• **Dataset entries**
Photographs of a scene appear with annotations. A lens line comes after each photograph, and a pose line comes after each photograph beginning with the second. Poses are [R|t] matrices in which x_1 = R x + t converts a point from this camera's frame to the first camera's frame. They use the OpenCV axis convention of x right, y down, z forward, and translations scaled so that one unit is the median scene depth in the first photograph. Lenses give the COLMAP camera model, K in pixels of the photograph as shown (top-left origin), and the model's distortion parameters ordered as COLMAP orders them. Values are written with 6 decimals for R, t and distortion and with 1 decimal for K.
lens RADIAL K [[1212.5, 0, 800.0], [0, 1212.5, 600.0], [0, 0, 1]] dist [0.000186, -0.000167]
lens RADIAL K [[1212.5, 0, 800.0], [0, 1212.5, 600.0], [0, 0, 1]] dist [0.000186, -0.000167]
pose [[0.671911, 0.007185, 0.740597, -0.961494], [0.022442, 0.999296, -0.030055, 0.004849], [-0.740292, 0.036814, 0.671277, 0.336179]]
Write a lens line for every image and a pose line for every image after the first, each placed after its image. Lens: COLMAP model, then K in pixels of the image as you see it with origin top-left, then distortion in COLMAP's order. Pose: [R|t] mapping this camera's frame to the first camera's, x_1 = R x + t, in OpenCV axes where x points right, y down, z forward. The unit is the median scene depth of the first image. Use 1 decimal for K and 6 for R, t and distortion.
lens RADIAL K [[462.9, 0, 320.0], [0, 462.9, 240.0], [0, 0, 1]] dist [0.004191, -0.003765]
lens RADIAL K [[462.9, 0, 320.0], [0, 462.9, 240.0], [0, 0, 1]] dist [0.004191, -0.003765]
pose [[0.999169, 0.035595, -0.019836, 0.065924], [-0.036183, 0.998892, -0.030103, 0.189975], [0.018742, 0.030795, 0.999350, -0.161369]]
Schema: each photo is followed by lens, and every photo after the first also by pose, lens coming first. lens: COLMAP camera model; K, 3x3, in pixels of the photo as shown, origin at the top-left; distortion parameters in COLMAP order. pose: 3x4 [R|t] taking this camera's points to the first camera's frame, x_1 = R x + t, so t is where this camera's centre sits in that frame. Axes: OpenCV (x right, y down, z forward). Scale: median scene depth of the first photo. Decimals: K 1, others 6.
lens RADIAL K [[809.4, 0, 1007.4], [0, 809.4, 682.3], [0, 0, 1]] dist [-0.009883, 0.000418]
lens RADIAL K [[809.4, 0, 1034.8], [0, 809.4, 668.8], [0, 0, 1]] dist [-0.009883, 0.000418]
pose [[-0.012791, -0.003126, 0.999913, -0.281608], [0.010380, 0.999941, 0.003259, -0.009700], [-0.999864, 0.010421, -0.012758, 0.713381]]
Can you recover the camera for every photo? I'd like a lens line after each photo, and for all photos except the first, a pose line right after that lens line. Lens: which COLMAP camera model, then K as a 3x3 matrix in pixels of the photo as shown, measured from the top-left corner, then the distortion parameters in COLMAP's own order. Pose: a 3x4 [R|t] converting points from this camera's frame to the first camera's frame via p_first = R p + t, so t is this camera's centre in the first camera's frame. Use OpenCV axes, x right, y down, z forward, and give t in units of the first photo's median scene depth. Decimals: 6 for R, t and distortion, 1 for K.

• **TASK REQUIREMENTS**
Your answer should be the data above, retyped exactly.

• **TASK RESULT**
Photographs of a scene appear with annotations. A lens line comes after each photograph, and a pose line comes after each photograph beginning with the second. Poses are [R|t] matrices in which x_1 = R x + t converts a point from this camera's frame to the first camera's frame. They use the OpenCV axis convention of x right, y down, z forward, and translations scaled so that one unit is the median scene depth in the first photograph. Lenses give the COLMAP camera model, K in pixels of the photograph as shown (top-left origin), and the model's distortion parameters ordered as COLMAP orders them. Values are written with 6 decimals for R, t and distortion and with 1 decimal for K.
lens RADIAL K [[1212.5, 0, 800.0], [0, 1212.5, 600.0], [0, 0, 1]] dist [0.000186, -0.000167]
lens RADIAL K [[1212.5, 0, 800.0], [0, 1212.5, 600.0], [0, 0, 1]] dist [0.000186, -0.000167]
pose [[0.671911, 0.007185, 0.740597, -0.961494], [0.022442, 0.999296, -0.030055, 0.004849], [-0.740292, 0.036814, 0.671277, 0.336179]]
Write a lens line for every image and a pose line for every image after the first, each placed after its image. Lens: COLMAP model, then K in pixels of the image as you see it with origin top-left, then distortion in COLMAP's order. Pose: [R|t] mapping this camera's frame to the first camera's, x_1 = R x + t, in OpenCV axes where x points right, y down, z forward. The unit is the median scene depth of the first image. Use 1 decimal for K and 6 for R, t and distortion.
lens RADIAL K [[462.9, 0, 320.0], [0, 462.9, 240.0], [0, 0, 1]] dist [0.004191, -0.003765]
lens RADIAL K [[462.9, 0, 320.0], [0, 462.9, 240.0], [0, 0, 1]] dist [0.004191, -0.003765]
pose [[0.999169, 0.035595, -0.019836, 0.065924], [-0.036183, 0.998892, -0.030103, 0.189975], [0.018742, 0.030795, 0.999350, -0.161369]]
Schema: each photo is followed by lens, and every photo after the first also by pose, lens coming first. lens: COLMAP camera model; K, 3x3, in pixels of the photo as shown, origin at the top-left; distortion parameters in COLMAP order. pose: 3x4 [R|t] taking this camera's points to the first camera's frame, x_1 = R x + t, so t is where this camera's centre sits in that frame. Axes: OpenCV (x right, y down, z forward). Scale: median scene depth of the first photo. Decimals: K 1, others 6.
lens RADIAL K [[809.4, 0, 1007.4], [0, 809.4, 682.3], [0, 0, 1]] dist [-0.009883, 0.000418]
lens RADIAL K [[809.4, 0, 1034.8], [0, 809.4, 668.8], [0, 0, 1]] dist [-0.009883, 0.000418]
pose [[-0.012791, -0.003126, 0.999913, -0.281608], [0.010380, 0.999941, 0.003259, -0.009700], [-0.999864, 0.010421, -0.012758, 0.713381]]
Can you recover the camera for every photo? I'd like a lens line after each photo, and for all photos except the first, a pose line right after that lens line. Lens: which COLMAP camera model, then K as a 3x3 matrix in pixels of the photo as shown, measured from the top-left corner, then the distortion parameters in COLMAP's own order. Pose: a 3x4 [R|t] converting points from this camera's frame to the first camera's frame via p_first = R p + t, so t is this camera's centre in the first camera's frame. Use OpenCV axes, x right, y down, z forward, and give t in units of the first photo's median scene depth. Decimals: 6 for R, t and distortion, 1 for K.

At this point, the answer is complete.